于是审了大半夜,这两个骨头也够硬,一口咬定自己只是北戎使臣团的护卫,只是见色起意,看上了一个偶遇的汉人女子,又喝了点儿酒,酒劲上头,才跟着想去截个色。
说到这个,这两个人心中又是一凛,那个绝色~女子到底是什么来头?看着柔弱温婉,那手劲儿简直就不像个凡人,两个身手不错的男人在她面前连一招也没过,就这么稀里糊涂晕了过去,被抓到了这里。
正在想着呢,就听见外头有人低声说话:“他们都招了吗?”
然后外头叽叽哝哝,听不清说了什么,过了一会,就见一人从外头走进来,因为逆着烛火,看不清面貌,只能见着他穿了一领箭袖青衫,腰间束革带,上身套了件半肩软甲。看守他们的士卒一起转身对来人行了个礼,恭敬地叫了一声“将军!”
进来的这位将军瞧着年纪不大,身形也显得单薄了些,在他们眼中,还是个没长毛的小子,只是当这人往他们面前的椅子上大马金刀地一坐,便有股子迫人的气势迎面扑来,那冷飕飕的,带着铁腥气儿的味道,他们太熟悉了。看着年纪轻,就这一身的杀伐之气,也不知身上浸过多少人血才养的出来。
比之前一直负责审问他们的那个吊而郎当,站没个站相,坐没个坐样的大人(叶小国舅)看着让人心里发怵的多。
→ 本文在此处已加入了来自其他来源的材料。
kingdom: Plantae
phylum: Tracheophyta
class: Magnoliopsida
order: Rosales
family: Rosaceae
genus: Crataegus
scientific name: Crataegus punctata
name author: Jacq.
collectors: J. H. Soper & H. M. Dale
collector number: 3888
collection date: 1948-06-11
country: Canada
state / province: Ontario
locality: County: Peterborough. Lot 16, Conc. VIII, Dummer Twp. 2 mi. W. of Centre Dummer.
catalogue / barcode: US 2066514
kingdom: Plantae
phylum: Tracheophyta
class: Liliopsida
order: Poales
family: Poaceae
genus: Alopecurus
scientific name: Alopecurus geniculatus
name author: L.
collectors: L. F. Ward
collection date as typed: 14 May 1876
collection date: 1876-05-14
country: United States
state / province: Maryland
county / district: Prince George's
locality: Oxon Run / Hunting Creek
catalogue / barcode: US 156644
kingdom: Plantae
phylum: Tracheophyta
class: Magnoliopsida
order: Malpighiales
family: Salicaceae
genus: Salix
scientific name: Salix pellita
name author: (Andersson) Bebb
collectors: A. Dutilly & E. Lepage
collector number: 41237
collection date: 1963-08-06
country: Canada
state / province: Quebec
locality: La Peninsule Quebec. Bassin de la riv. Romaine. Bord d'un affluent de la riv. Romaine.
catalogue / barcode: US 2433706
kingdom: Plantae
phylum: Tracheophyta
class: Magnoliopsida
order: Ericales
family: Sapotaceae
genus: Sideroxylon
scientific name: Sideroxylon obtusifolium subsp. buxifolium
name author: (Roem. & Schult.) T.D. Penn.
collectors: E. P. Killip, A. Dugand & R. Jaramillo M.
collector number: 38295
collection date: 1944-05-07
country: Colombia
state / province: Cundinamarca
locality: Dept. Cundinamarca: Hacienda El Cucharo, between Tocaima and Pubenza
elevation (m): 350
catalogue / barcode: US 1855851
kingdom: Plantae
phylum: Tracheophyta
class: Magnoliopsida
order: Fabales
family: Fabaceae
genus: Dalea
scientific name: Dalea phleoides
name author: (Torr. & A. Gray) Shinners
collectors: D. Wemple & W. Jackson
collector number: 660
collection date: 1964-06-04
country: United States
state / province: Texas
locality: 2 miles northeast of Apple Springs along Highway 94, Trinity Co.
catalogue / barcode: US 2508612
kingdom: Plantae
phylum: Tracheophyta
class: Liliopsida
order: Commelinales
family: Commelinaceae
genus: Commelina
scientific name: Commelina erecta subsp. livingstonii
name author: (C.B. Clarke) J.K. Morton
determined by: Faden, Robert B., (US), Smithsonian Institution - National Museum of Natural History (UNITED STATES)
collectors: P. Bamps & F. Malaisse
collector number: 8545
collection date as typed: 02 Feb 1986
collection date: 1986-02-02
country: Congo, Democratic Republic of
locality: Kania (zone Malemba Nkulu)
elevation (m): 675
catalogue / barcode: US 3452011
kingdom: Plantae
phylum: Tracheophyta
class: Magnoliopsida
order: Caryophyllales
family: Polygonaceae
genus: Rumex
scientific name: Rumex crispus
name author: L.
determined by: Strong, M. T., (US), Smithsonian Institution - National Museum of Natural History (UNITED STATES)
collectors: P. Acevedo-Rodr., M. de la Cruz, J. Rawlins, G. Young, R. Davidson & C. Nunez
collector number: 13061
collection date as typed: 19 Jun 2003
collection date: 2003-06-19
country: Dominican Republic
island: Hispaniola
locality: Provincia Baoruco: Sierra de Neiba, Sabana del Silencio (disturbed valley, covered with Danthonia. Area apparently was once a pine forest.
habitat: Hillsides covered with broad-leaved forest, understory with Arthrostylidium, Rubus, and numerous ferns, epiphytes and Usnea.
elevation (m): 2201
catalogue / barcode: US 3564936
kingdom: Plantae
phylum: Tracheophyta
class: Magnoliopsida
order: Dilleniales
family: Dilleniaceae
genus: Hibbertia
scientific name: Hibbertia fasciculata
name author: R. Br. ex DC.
他只是坐在那儿,一个字儿也没说,手指在椅背上漫不经心地敲着,那两个人就觉得一股子粘嗒嗒的凉意如蛇一般从后脊上蜿蜒而过。
没过多久,一个士卒捧了一盏灯过来,放在他面前的长案上,灯花“哔剥”跳了跳,硬生生爆出一团光亮,瞬间将这位年轻将军的脸映了个纤毫毕露。
剑眉,英目,是个极俊的少年郎。
竟然还有几分眼熟,只是任他们怎么想,也想不起到底是在哪里见过这么一张令人印象深刻的脸来。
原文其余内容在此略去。